# concrete sono tubes, spans, etc



## chickaloon (Jun 24, 2006)

I am construction a concrete sonotube foundation (no slab)

The structures dimensions are 24 by 24

I am interested if anyone has information on what the neccessary span distancers between sonotubes needs to be.

I am thinking of 8 feet sqaure between tubes.

Anyone have experience ?


----------



## manhattan42 (Jun 4, 2006)

*Not Enough Inofrmation*



chickaloon said:


> I am construction a concrete sonotube foundation (no slab)
> 
> The structures dimensions are 24 by 24
> 
> ...


You don't provide enough information.

Spans will vary with size (depth and width) of girders, number of stories, type of floor and roof construction, snow loads, and other things.

Provide more detail and perhaps we can help.


----------



## joasis (May 28, 2006)

A piered foundation is typically engineered...and not just undertaken because it looks good. 24 feet square and 16 piers? What exactly are you Building? How large will the piers be? How deep? Soil conditions? Frost line? Piers exposed for how high? How deep in the ground? Bedrock? Concrete strenght? Steel reinforced? etc, etc.

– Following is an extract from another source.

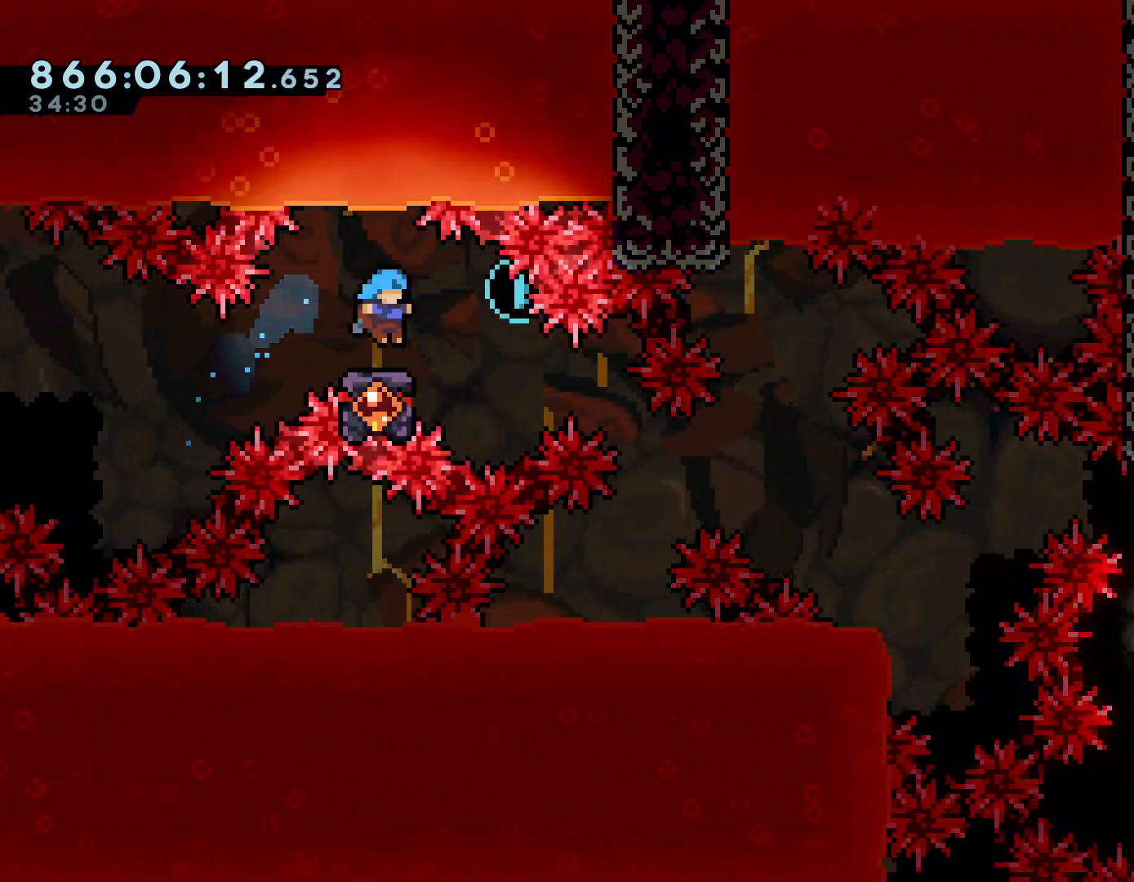
Gameplay with a controller (Nintendo layout); each line is a JSON object with the inputs held at the frame after it. "events" lists button and stick changes between this image and that frame as [ms after this image, input, new state], when the widget could be followed in between. Not read: L3 R3 Z.
{"buttons": ["R2"], "left_stick": "right", "right_stick": "center", "events": [[34, "A", "down"], [84, "A", "up"], [201, "left_stick", "center"], [417, "left_stick", "right"], [467, "R2", "down"]]}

Don't mean to hit you with this, but you get the idea.....lots of info needed.


----------



## chickaloon (Jun 24, 2006)

*Chickaloon sonotube pier foundation with post and beam spans*

ok...

The structure will NOT be engineered. Codes are not a requirement here, etc....

What I am looking for are some general guidelines.

The snow loads here are generally small. Mabey maximum 1 foot of wet snow on rooflines.

In terms of size of beams for joists, etc...I will be making them...so anything I want. If you had an idea of what a certain size beam could hold over a 24 foot, 12 foot and 8 foot span I could adjust the dimmensions of the materials.

I was thinking of placing concrete piers anywhere from 12 to 8 feet apart. Joists would most likely be approximetely 4-10 inches square depending on notchwork (weakest link?).

It could look something like:

24 ft x 24 ft

3 rows of concrete piers (8 foot spans)

each row would have a skid or rail (8x8's or 6x6's)

then joists would be placed perpendicular to rails (4 foot centers, 6x6's or 8x8's joists)

the rest could be constructed using this same premis. 8 foot spans post and beam. But the real question is how far can I span ? And what is a good guess with a conservative edge ? ....

Take for example the ridge pole. I don't want supports running every 8 feet because that would take up too much space. I want to create an open living space.
So if the ridge pole is going to span 24 feet, how thick should its smallest side be (tree pole taper) before I am going to have to add a support?
For example lets talk about a ridge pole with a 12 inch base and an 8 inch top. And lets talk about a ridge pole with an 18 inch base and a 10 inch top.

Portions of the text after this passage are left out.